It's a device intended to prove that a given language cannot be of a certain class.
Let's consider the language of balanced parentheses (meaning symbols '(' and ')', and including all strings that are balanced in the usual meaning, and none that aren't). We can use the pumping lemma to show this isn't regular.
(A language is a set of possible strings. A parser is some sort of mechanism we can use to see if a string is in the language, so it has to be able to tell the difference between a string in the language or a string outside the language. A language is "regular" (or "context-free" or "context-sensitive" or whatever) if there is a regular (or whatever) parser that can recognize it, distinguishing between strings in the language and strings not in the language.)

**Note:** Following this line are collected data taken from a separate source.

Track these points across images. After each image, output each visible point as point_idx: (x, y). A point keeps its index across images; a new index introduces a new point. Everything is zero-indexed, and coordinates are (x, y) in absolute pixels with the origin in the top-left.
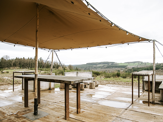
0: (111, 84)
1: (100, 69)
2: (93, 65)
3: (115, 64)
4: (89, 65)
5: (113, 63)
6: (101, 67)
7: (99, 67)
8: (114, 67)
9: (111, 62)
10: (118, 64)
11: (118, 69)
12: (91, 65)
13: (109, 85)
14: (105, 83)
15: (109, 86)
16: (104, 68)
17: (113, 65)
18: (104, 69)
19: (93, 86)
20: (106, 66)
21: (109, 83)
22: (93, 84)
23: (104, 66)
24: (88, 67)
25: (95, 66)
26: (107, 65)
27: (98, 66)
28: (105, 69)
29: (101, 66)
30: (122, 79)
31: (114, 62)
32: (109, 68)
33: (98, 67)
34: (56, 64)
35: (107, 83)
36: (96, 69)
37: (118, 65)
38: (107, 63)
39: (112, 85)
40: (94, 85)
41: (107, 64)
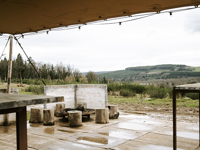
0: (159, 111)
1: (154, 80)
2: (139, 72)
3: (186, 68)
4: (131, 72)
5: (182, 67)
6: (156, 75)
7: (153, 76)
8: (185, 75)
9: (178, 66)
10: (194, 69)
11: (193, 79)
12: (136, 72)
13: (153, 114)
14: (146, 111)
15: (153, 117)
16: (163, 78)
17: (183, 71)
18: (163, 80)
19: (102, 116)
20: (167, 74)
21: (155, 110)
22: (102, 112)
23: (162, 74)
24: (129, 76)
25: (143, 73)
26: (168, 70)
27: (150, 73)
28: (165, 80)
29: (156, 73)
30: (189, 101)
31: (185, 66)
32: (173, 78)
33: (150, 76)
34: (62, 70)
35: (149, 111)
36: (146, 80)
37: (194, 71)
38: (171, 67)
39: (159, 115)
40: (104, 115)
41: (169, 68)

LFSR Consulting has provided a good description. We can draw a parser for a regular language as a finite collection of boxes and arrows, with the arrows representing characters and the boxes connecting them (acting as "states"). (If it's more complicated than that, it isn't a regular language.) If we can get a string longer than the number of boxes, it means we went through one box more than once. That means we had a loop, and we can go through the loop as many times as we want.
Therefore, for a regular language, if we can create an arbitrarily long string, we can divide it into xyz, where x is the characters we need to get to the start of the loop, y is the actual loop, and z is whatever we need to make the string valid after the loop. The important thing is that the total lengths of x and y are limited. After all, if the length is greater than the number of boxes, we've obviously gone through another box while doing this, and so there's a loop.
So, in our balanced language, we can start by writing any number of left parentheses. In particular, for any given parser, we can write more left parens than there are boxes, and so the parser can't tell how many left parens there are. Therefore, x is some amount of left parens, and this is fixed. y is also some number of left parens, and this can increase indefinitely. We can say that z is some number of right parens.
This means that we might have a string of 43 left parens and 43 right parens recognized by our parser, but the parser can't tell that from a string of 44 left parens and 43 right parens, which isn't in our language, so the parser can't parse our language.
Since any possible regular parser has a fixed number of boxes, we can always write more left parens than that, and by the pumping lemma we can then add more left parens in a way that the parser can't tell. Therefore, the balanced parenthesis language can't be parsed by a regular parser, and therefore isn't a regular expression.